• To-do item:
The expected output is a verbatim reprint of the lines from the beginning of the data that follows through the line that contains "ップ 質屋かんてい局 山形北店".

== Given entries

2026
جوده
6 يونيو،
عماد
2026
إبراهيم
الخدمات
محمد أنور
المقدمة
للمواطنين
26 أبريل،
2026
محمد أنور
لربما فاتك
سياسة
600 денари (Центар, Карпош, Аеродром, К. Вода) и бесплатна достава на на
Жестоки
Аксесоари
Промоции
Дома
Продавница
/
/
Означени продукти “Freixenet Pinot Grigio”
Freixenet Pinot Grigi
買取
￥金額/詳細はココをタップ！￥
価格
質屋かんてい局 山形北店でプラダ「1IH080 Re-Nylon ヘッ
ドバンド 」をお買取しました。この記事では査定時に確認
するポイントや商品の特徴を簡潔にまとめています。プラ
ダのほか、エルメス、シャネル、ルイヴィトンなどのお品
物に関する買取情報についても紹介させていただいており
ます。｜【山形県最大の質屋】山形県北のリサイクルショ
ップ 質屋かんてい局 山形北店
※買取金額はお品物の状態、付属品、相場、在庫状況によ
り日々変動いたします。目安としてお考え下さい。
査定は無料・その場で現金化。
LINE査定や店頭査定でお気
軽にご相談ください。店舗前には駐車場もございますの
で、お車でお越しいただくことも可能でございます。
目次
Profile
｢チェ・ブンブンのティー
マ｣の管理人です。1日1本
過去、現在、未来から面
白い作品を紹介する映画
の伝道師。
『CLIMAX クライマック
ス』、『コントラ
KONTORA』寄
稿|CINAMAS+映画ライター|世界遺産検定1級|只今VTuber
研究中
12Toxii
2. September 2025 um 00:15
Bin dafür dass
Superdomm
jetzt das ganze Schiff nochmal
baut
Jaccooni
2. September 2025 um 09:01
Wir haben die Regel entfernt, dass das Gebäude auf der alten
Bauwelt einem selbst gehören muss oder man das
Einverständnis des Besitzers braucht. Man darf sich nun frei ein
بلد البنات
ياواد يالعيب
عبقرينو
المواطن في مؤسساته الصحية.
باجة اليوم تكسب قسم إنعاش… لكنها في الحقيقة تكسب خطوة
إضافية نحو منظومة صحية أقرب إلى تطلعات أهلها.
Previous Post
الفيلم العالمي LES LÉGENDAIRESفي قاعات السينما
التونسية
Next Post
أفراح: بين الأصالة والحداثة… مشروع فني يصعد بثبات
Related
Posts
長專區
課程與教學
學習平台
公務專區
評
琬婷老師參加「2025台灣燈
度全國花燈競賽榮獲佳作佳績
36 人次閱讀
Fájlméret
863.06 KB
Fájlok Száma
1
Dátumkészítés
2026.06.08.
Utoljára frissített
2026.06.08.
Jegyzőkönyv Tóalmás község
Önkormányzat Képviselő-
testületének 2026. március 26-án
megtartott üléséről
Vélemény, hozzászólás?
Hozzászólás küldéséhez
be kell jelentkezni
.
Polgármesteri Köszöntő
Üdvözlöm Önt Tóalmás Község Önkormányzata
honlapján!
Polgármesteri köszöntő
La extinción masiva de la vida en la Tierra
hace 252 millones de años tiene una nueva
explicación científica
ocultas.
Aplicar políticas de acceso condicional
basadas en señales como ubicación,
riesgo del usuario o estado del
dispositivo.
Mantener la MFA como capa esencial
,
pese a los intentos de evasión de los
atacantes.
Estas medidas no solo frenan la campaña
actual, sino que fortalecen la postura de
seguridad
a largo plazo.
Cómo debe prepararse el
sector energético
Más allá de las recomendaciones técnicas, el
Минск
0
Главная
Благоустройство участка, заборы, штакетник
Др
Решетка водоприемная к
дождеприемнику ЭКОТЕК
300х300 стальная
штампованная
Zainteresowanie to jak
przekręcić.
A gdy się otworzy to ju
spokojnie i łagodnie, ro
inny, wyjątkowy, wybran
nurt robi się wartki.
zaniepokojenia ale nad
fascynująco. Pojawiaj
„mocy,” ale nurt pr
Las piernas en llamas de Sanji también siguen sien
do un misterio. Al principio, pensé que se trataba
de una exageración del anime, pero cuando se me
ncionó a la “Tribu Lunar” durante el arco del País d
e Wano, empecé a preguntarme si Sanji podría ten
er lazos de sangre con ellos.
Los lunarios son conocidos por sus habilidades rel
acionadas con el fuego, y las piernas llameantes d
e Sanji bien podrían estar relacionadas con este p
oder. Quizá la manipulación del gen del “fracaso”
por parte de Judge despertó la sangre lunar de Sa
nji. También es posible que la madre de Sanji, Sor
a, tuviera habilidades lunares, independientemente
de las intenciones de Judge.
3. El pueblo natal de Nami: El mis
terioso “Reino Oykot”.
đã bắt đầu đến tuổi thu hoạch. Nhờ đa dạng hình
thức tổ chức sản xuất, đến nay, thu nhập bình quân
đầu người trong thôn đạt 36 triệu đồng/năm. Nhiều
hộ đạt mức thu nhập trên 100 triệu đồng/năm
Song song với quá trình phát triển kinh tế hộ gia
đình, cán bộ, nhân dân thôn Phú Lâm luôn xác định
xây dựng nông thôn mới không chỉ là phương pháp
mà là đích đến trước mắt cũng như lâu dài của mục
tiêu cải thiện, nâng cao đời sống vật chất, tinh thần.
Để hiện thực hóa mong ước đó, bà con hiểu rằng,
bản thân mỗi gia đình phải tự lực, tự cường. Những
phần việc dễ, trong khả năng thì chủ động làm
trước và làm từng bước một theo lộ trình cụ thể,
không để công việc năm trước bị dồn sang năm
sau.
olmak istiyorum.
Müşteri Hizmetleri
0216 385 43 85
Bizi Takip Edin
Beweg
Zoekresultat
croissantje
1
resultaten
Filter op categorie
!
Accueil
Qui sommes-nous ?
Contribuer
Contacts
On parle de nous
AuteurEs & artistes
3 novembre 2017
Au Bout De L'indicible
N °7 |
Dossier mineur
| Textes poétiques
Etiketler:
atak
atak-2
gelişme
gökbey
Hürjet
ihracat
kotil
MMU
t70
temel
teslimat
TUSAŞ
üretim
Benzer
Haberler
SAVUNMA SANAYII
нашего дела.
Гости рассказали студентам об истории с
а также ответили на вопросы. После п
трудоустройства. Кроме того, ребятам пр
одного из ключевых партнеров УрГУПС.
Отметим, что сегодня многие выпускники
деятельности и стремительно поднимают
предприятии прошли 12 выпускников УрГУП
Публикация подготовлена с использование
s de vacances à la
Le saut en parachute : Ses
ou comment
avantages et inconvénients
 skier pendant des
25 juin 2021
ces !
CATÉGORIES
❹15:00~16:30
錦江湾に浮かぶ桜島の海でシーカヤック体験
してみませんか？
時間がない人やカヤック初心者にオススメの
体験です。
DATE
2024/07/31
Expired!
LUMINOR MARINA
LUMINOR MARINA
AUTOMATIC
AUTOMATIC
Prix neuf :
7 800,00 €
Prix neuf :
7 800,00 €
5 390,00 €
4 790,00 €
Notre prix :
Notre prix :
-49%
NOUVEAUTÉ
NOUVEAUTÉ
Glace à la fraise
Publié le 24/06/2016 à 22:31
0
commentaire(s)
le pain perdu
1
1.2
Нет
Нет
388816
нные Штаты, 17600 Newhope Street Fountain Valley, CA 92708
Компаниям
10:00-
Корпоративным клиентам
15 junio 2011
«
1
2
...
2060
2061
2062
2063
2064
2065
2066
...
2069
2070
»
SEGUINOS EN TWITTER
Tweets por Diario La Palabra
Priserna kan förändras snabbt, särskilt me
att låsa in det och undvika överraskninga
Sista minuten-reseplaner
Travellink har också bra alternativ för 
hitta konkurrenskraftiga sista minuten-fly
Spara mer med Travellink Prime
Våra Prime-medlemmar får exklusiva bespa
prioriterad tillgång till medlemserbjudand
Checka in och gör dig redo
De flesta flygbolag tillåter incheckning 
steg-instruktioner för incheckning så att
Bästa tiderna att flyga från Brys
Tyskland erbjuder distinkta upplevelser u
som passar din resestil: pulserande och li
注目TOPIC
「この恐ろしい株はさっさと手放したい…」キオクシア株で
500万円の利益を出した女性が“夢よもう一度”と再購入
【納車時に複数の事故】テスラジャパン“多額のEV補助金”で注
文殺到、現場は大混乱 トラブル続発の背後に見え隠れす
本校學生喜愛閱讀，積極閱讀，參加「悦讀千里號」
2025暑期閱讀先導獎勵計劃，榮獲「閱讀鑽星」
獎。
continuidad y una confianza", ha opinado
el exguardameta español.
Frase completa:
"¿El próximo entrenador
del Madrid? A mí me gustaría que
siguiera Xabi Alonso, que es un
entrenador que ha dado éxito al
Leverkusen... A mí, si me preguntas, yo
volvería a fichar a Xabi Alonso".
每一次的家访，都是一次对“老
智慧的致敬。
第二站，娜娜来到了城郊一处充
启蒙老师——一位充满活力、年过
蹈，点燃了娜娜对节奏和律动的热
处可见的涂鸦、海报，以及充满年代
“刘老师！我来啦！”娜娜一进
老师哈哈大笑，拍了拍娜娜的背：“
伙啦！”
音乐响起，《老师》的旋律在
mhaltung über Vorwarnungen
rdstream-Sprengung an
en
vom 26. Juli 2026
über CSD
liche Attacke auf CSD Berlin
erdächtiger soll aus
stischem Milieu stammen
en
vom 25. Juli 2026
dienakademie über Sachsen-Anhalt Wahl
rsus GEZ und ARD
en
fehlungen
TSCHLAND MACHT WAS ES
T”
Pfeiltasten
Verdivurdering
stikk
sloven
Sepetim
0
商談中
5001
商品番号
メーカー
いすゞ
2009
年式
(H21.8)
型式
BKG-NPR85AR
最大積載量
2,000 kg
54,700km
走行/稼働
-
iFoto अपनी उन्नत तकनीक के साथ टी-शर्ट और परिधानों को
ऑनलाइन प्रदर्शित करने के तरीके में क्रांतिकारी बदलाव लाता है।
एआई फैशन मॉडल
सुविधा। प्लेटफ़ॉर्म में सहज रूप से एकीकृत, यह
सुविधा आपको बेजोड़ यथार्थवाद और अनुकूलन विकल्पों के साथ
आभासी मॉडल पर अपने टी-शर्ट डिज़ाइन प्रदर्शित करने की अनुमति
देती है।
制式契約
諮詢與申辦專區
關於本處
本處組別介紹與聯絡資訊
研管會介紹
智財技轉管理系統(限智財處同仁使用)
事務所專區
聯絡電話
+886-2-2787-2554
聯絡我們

====

• Response box:
2026
جوده
6 يونيو،
عماد
2026
إبراهيم
الخدمات
محمد أنور
المقدمة
للمواطنين
26 أبريل،
2026
محمد أنور
لربما فاتك
سياسة
600 денари (Центар, Карпош, Аеродром, К. Вода) и бесплатна достава на на
Жестоки
Аксесоари
Промоции
Дома
Продавница
/
/
Означени продукти “Freixenet Pinot Grigio”
Freixenet Pinot Grigi
買取
￥金額/詳細はココをタップ！￥
価格
質屋かんてい局 山形北店でプラダ「1IH080 Re-Nylon ヘッ
ドバンド 」をお買取しました。この記事では査定時に確認
するポイントや商品の特徴を簡潔にまとめています。プラ
ダのほか、エルメス、シャネル、ルイヴィトンなどのお品
物に関する買取情報についても紹介させていただいており
ます。｜【山形県最大の質屋】山形県北のリサイクルショ
ップ 質屋かんてい局 山形北店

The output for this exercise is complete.